Preferred Qualifications
- Working experience in developing a Python library used by internal teams. Including best practices for development and deployment.
- You have a good knowledge of Terraform, CloudFormation, or other IaaC tools.
- You have built data products that have scaled on AWS or another cloud.
- You have experience with modern data tools such as Airflow, dbt, Kafka, Trino, Databricks, Looker, or similar.
- You have experience with different databases or SQL engines and understand their trade-offs (e.g. Trino, Druid, PostgreSQL, MongoDB, etc.).
- You have worked with sensitive data and ensured secure access through a data governance tool.

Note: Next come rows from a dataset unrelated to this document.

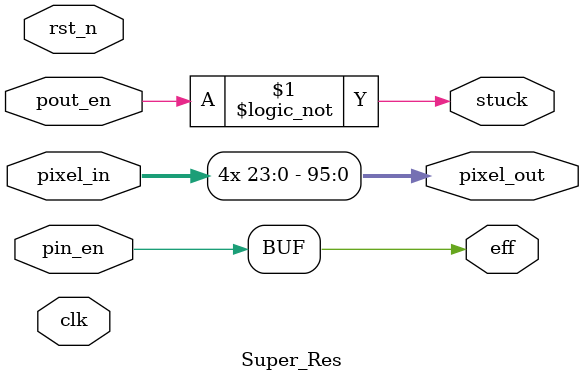
<source format=v>
module Super_Res #(
    parameter PIXEL_WIDTH = 24
) (
    input wire clk,
    input wire rst_n,
    input wire [PIXEL_WIDTH-1:0] pixel_in,// 低分像素输入
    output wire [PIXEL_WIDTH*4-1:0] pixel_out,// 四个一组高分像素输出
    input wire pin_en,// 1：上游告知模块输入数据有效
    input wire pout_en,// 1：下游告知模块请求输出
    output wire stuck,// 1：模块告知上游正忙，拒收数据
    output wire eff// 1：模块告知下游输出有效
);

assign pixel_out = {4{pixel_in}};
assign eff = pin_en;
assign stuck = !pout_en;

endmodule
</source>
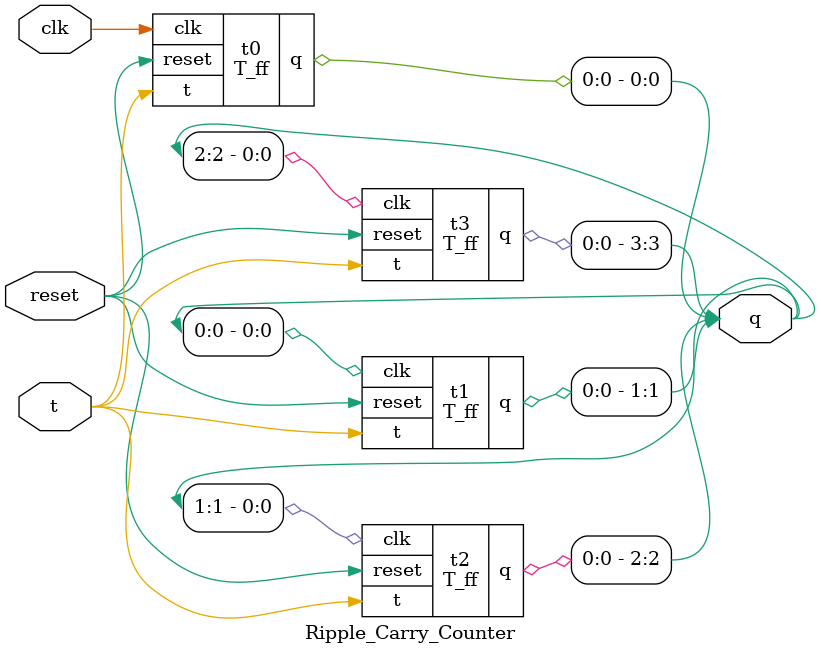
<source format=v>
`timescale 1ns / 1ps
module T_ff(input clk,reset,t, output reg q);
always @ (negedge clk or posedge reset)
begin
if (reset) q<=1'b0;
else if(t) q<= ~q;
end
endmodule

module Ripple_Carry_Counter(
    input clk, reset,t,
    output [3:0] q
    );
    T_ff t0(clk,reset,t,q[0]);
    T_ff t1(q[0],reset,t,q[1]);
    T_ff t2(q[1],reset,t,q[2]);
    T_ff t3(q[2],reset,t,q[3]);
      
    
endmodule

</source>
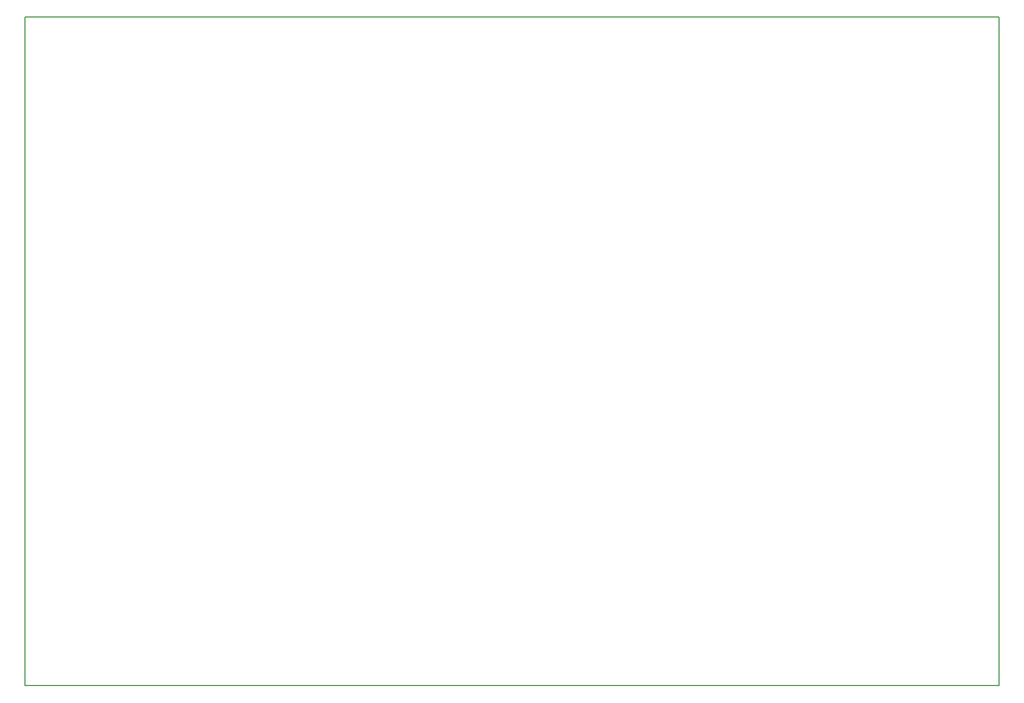
<source format=gm1>
G04 MADE WITH FRITZING*
G04 WWW.FRITZING.ORG*
G04 DOUBLE SIDED*
G04 HOLES PLATED*
G04 CONTOUR ON CENTER OF CONTOUR VECTOR*
%ASAXBY*%
%FSLAX23Y23*%
%MOIN*%
%OFA0B0*%
%SFA1.0B1.0*%
%ADD10R,6.124260X4.208390*%
%ADD11C,0.008000*%
%ADD10C,0.008*%
%LNCONTOUR*%
G90*
G70*
G54D10*
G54D11*
X4Y4204D02*
X6120Y4204D01*
X6120Y4D01*
X4Y4D01*
X4Y4204D01*
D02*
G04 End of contour*
M02*
</source>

- You have worked on building a Data platform that enables stakeholders to self-serve.
Responsibilities
- Improve data pipeline logic to ensure reliability, scalability, and cost efficiency (Python, Spark, Airflow).
- Ensure fast and reliable execution of analytical queries by building robust OLAP cluster (Trino, Terraform, Databricks SQL warehouse).
- Design and implement a data governance policy to minimize security risks (Unity Catalog, Apache Ranger).
- Own design and development of Data engineering’s internal library (Python, Spark, dbt).
- Enable internal teams to build real-time applications on top of the Data lakehouse. (Spark streaming, Kafka)
- Automate common data requests and unlock self-service (Retool, Flask).
- Ensure high data quality through automated tests and data contracts (dbt, Great expectations).
- Improve deployment process for various applications (Buddy).
- Collaborate with other data engineers, analysts, and business users to design effective solutions.
- Guide junior engineers and set engineering standards for the team.
- Minimize detection and recovery time from incidents and ensure the team meets important metrics and SLOs.
- Research innovative technologies and integrate them into our data infrastructure.
- Do whatever it takes to make Xendit succeed.